Development

Release procedure

Release cycle workflow.

Version update

Set the version number:

ONIONGROOVE_VERSION=1.2.0

Update the version in some files, like:

dch -i # debian/changelog
$EDITOR packages/oniongroove/config.py
$EDITOR docker-compose.yml
$EDITOR setup.cfg

Regenerate the manpage

make manpage

Register the changes

Update the ChangeLog:

$EDITOR ChangeLog

Commit and tag:

git diff # review
git commit -a -m "Feat: Oniongroove $ONIONGROOVE_VERSION"
git tag -s $ONIONGROOVE_VERSION -m "Oniongroove $ONIONGROOVE_VERSION"
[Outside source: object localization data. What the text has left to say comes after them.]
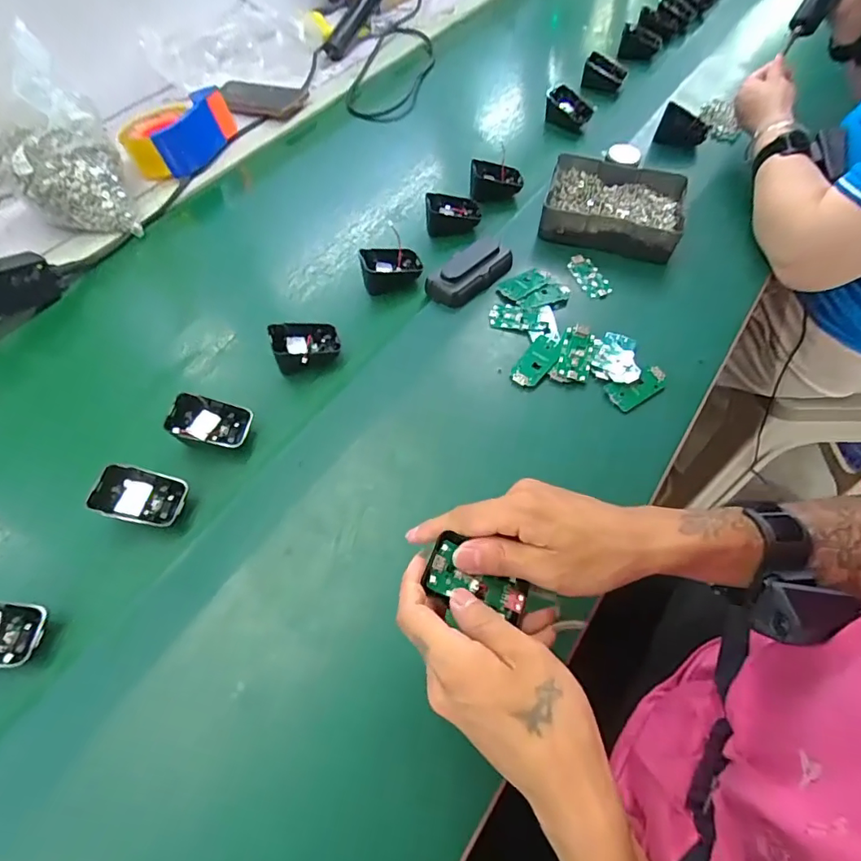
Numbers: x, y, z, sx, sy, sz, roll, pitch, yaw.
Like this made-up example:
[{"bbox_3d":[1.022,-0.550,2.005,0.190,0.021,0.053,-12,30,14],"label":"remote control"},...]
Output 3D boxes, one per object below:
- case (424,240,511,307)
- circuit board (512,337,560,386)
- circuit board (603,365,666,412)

Push changes and tags. Example:

git push origin        && git push upstream
git push origin --tags && git push upstream --tags

Once a tag is pushed, a GitLab release is created.

Build packages

Build and then upload the Python package in the Test PyPi instance:

make build-python-package
make upload-python-test-package

Try the test package in a fresh virtual machine, eg:

sudo apt-get install -y python3-pip tor
pip install -i https://pypi.org/simple/ \
            --extra-index-url https://test.pypi.org/simple \
            --break-system-packages \
            oniongroove==$ONIONGROOVE_VERSION

Make sure to test after installation. If the the package works as expected, upload it to PyPi:

make upload-python-package

Announcement

Announce the new release:

• Post a message to the Tor Forum.
• Send a message to the tor-announce mailing list ONLY in special cases, like important security issues.

Template:

Subject: [RELEASE] Oniongroove [security] release $ONIONGROOVE_VERSION

Greetings,

We just released Oniongroove $ONIONGROOVE_VERSION, a tool for testing and
monitoring the status of Onion Services:
https://gitlab.torproject.org/tpo/onion-services/oniongroove/-/blob/main/docs/upgrading.md

[This release fixes a security issue. Please upgrade as soon as possible!]

# ChangeLog

$CHANGELOG

Notes

These are raw development notes made during the Oniongroove development.

Implementation

Consider to plit architecture into implementors, and don't rely on specific choices:

• Onion Services:
  • Arti is an implementor for the Onion Service protocol.
  • Consider also to support C Tor as another Onion Service implementation. Involves more work, but may be useful for operators that want to migrate from solutions such as Onionspray while Arti does not have Onion Service feature parity with C Tor.
• Proxy:
  • OpenResty is implementation for the rewriting proxy. NGINX maybe could be another, like Envoy etc.
• Deployment:
  • Same should happen with the deployment strategies: many flavors might be supported (but only one per provider at this point): Docker/Podman Compose, Nomad, Kubernetes, Ansible, Terraform etc. We may group between the container and non-container based.

Arti

The notes below are questions and impressions when using Arti for the first time in an Onion Service project.

Appreciations:

• Acknowledge to Arti devs that the log messages are really nice! Example:

  2024-04-25T15:20:53Z  INFO tor_hsservice::publish::reactor: reuploading descriptor in 1h 5m time_period=TimePeriod { interval_num: 19838, length: IntegerMinutes { value: 1440 }, epoch_offset_in_sec: 43200 }
  

Wisthlist:

• Having a way to generate the Onion Service keys using the command line would be really useful for sysadmins.

Questions:

• SOCKS:
  • Is there a way to disable SOCKS listening when using Onion Services?
  • The config is socks_port, socks_listen or both?
• Proxy:
  • Why Onion Services are under the proxy command? This makes sense for clients that want to access .onion addresses, but maybe not for servers that are hosting Onion Services.
  • Option proxy_ports seems only to support IP addresses, not hostnames: arti: error: read configuration: Config contents not as expected: Could not parse onion service target type "openresty:80"
• Terminology:
  • Is ./arti hss onion-name misleading? Shouldn't be onion-addr?